Jeffers's second murder appeal dismissed

Conviction upheld for 2010 murder of Damion Ming

The Cayman Islands Court of Appeal on Friday dismissed Raziel Jeffers’s appeal of his conviction for the murder of Damion Ming in West Bay on March 25, 2010. 

Jeffers, now 32, was found guilty at trial by jury in April 2014. 

This was his second appeal against a murder conviction. He was previously found guilty of murdering Marcus Leon Ebanks in July 2009, also in West Bay. The shooting also left a teenage boy paralyzed. Following trial by judge alone, Justice Charles Quin found him guilty in February 2012. Jeffers’s appeal of that conviction was dismissed later the same year. 

He faced a third murder charge in August 2014. A jury found him not guilty of murdering Marcos Mauricio Duran in West Bay on March 11, 2010, but guilty of manslaughter. Chief Justice Anthony Smellie imposed a term of 20 years. He said the jury must have accepted that Jeffers was the mastermind of a robbery and would know it involved at least one firearm, which would have placed Mr. Duran at risk of harm. 
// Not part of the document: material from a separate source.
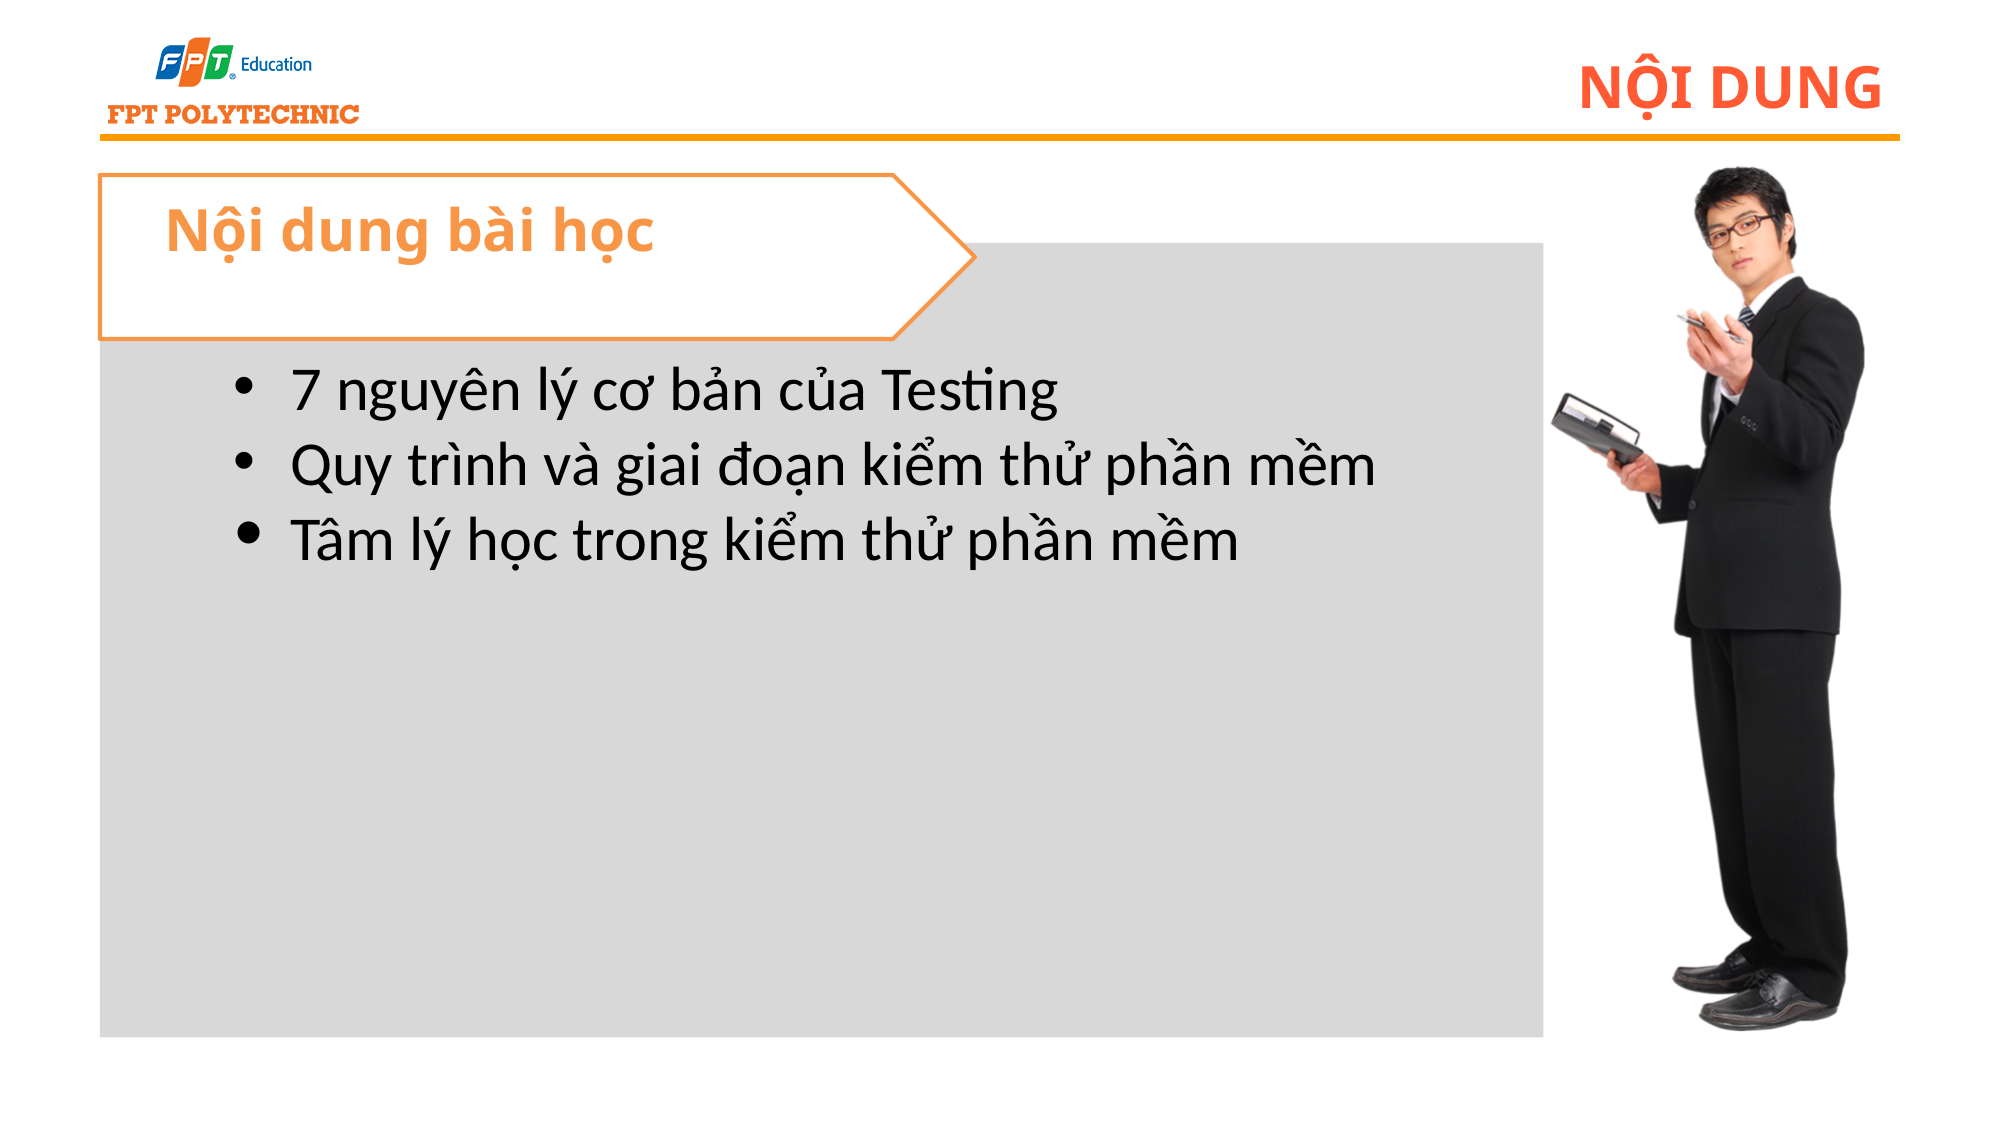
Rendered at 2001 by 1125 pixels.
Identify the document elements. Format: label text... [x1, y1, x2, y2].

The appeal of the conviction for Mr. Ming’s murder was argued in April this year. 

Lead counsel Brian O’Neill, instructed by attorney Fiona Robertson, had argued primarily against the summing up to the jury by Justice Malcolm Swift. They submitted that he failed to give a balanced summing up, that he misdirected the jury on a number of matters and that he erred in speculating on some important matters, thereby inviting the jury to reach conclusions based on speculation. 

Responding to their arguments were lead counsel Andrew Radcliffe and Crown counsel Tricia Hutchinson, the same team that conducted the case for the prosecution during Jeffers’s trial. 

Mr. Ming was shot in a yard off Birch Tree Hill Road, where he was with several men working on a boat. The principal witness was Jeffers’s former girlfriend. She told the court that Jeffers had confessed to her that he killed Mr. Ming. She gave details of the incident that she could not have known unless they had been provided to her by the shooter, Mr. Radcliffe pointed out in the trial and the appeal. 

This witness also could not have known that the pathologist’s report would support her evidence as to what she said Jeffers told her about the sequence of shots fired and the wounds Mr. Ming sustained. 

Another important aspect of evidence was a schedule of 1,058 pieces of telephone data attributed to phones belonging to Jeffers, the principal witness and another witness. If jurors accepted this evidence as reliable, they could plot Jeffers’s movements the night of the shooting. 

The court hearing the appeal was comprised of Justices Elliott Mottley, Sir Bernard Rix and Sir George Newman. 

They found that Justice Swift’s summing up to the jury was not unbalanced, pointing out that Jeffers’s defense was one of alibi – that he was not at the scene of the murder at the time. A summing up cannot be criticized simply on the basis of the number of minutes devoted to the prosecution case and defense case, the judges commented. “In our view, the judge placed the competing contentions of the prosecution and defense before the jury.” 

The appeal also criticized the way the judge had dealt with the evidence of a defense witness who said he had seen two men in the vicinity of the shooting at or about or shortly before shots were heard. Justice Swift had described him as “a somewhat dogmatic witness.” 

The appeal judges said, “One can be confident that a Cayman Islands jury were well able to consider the demeanor of a Caymanian and knew well that their view of him was a matter for them. It must have been obvious to the jury that this was a judge expressing a perception of the witness’s demeanor whose reliability was for them to decide.” 

Further, in summing up the evidence, Justice Swift reminded the jury that the defense had suggested the two men were the killers. 

This part of the case was noteworthy for the lack of clear evidence, and it was for the jury to make what they chose of it, the appeal judges said. They said Justice Swift was entitled to make clear the different ways in which the evidence about the two men could be interpreted. 

“A consequence of an alibi defense will be that the details, such as they may be, as to the circumstances in which the offense took place are outside the knowledge of a defendant. It is clear that the judge in this instance skillfully marshalled all the areas of the prosecution’s case which had been subjected to attack. He skillfully articulated the attacks which had been made and, by his summing up, gave the case a structure and comprehensive format which the respective cases for the prosecution and the defense may not have achieved,” the court said. 

“Clarity of exposition on the part of a judge in a criminal case is a hallmark of a proper summing up,” the judges pointed out. 

“According to the strengths and weaknesses of the respective case, clarity will inevitably enlighten the jury in respect of those respective cases. However, if the clarity reflects fairly the quality of the evidence and the material for the jury’s consideration but, taken together it points to a verdict of guilty, in our judgment, it cannot be said that the clarity has brought about injustice and unfairness,” the court concluded in dismissing the appeal.